Hive cloud replication

Replication Manager supports replication of the Hive database from a cluster with underlying HDFS to another cluster with cloud storage. It uses push-based replication, with the replication job running on the cluster with HDFS.

Hive stores its metadata in Hive Metastore, but the underlying data is stored in HDFS or cloud storage.

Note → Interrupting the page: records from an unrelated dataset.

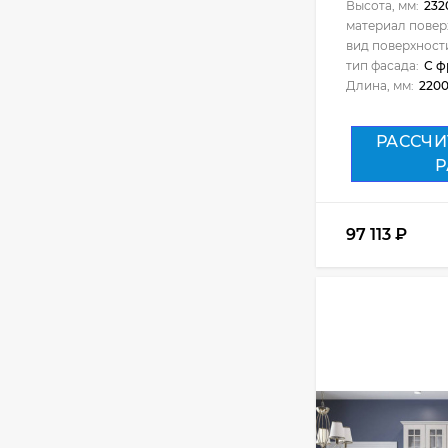
Высота, мм:
232
42 750
₽
материал повер
вид поверхност
тип фасада:
С ф
Длина, мм:
220
Кухня Базис-
Классика - длина 2,6
м
РАССЧИ
67 359
₽
Р
Кухня Базис
97 113
₽
Миксколор 2,4 метра
46 710
₽
Кухня Базис
Миксколор 2,5 метра
34 941
₽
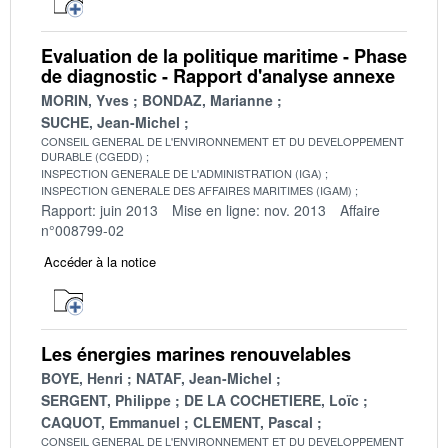
Evaluation de la politique maritime - Phase
de diagnostic - Rapport d'analyse annexe
MORIN, Yves
BONDAZ, Marianne
SUCHE, Jean-Michel
CONSEIL GENERAL DE L'ENVIRONNEMENT ET DU DEVELOPPEMENT
DURABLE (CGEDD)
INSPECTION GENERALE DE L'ADMINISTRATION (IGA)
INSPECTION GENERALE DES AFFAIRES MARITIMES (IGAM)
Rapport: juin 2013
Mise en ligne: nov. 2013
Affaire
n°008799-02
Accéder à la notice
Les énergies marines renouvelables
BOYE, Henri
NATAF, Jean-Michel
SERGENT, Philippe
DE LA COCHETIERE, Loïc
CAQUOT, Emmanuel
CLEMENT, Pascal
CONSEIL GENERAL DE L'ENVIRONNEMENT ET DU DEVELOPPEMENT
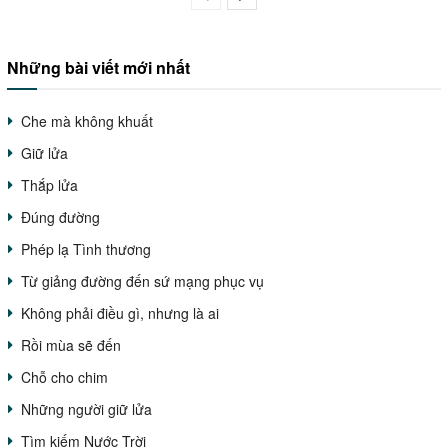
Những bài viết mới nhất
Che mà không khuất
Giữ lửa
Thắp lửa
Đúng đường
Phép lạ Tình thương
Từ giảng đường đến sứ mạng phục vụ
Không phải điều gì, nhưng là ai
Rồi mùa sẽ đến
Chỗ cho chim
Những người giữ lửa
Tìm kiếm Nước Trời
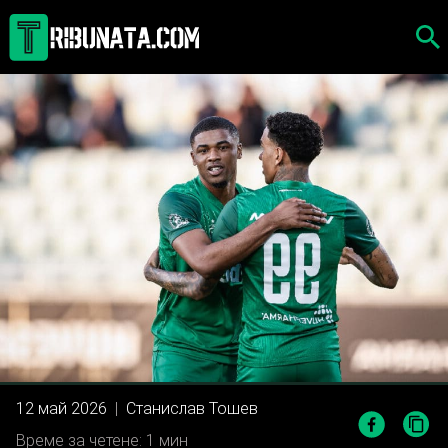
Skip
to
content
12 май 2026
|
Станислав Тошев
Време за четене: 1 мин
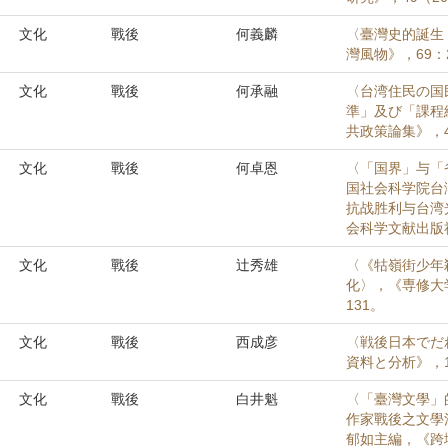
文化
戰後
何義麟
〈臺灣史的誕生
灣風物》，69：2
文化
戰後
何承融
〈台湾住民の国
準」及び「課程
共政策論集》，41
文化
戰後
何卓恩
〈「国界」与「
国社会科学院台
抗战胜利与台湾
会科学文献出版社，
文化
戰後
辻秀雄
〈《牯嶺街少年
化〉，《専修大学
131。
文化
戰後
西成彦
〈戦後日本でだ
資料と分析》，18
文化
戰後
白井魁
〈「臺灣文學」
作家戰後之文學
郁如主編，《跨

In a Hadoop cluster with Hive service, the Hive warehouse directory can be configured with either HDFS or cloud storage.
  • You can rename the dataset in the policy that is replicated.
  • You can create a pull-based policy on the source cluster to move data from the target back into the source cluster Hive database.
  • Replication Manager does not manage Ranger policies and any PII/secure data that gets replicated from on-premise to Amazon S3. You must manage these items outside of Replication Manager.
  • Hive replication from an HDFS-based cluster to a cloud storage-based cluster requires the following:
    • Source cluster

      The cluster with a Hive warehouse directory on local HDFS. This can be an On-premise cluster or an IaaS cluster with data on local HDFS. The required services are HDFS, YARN, Hive, Ranger, Knox and DLM Engine.

    • Destination cluster

      The cluster with data on cloud storage. The cluster minimally requires Hive Metastore, Ranger, Knox, and DLM Engine.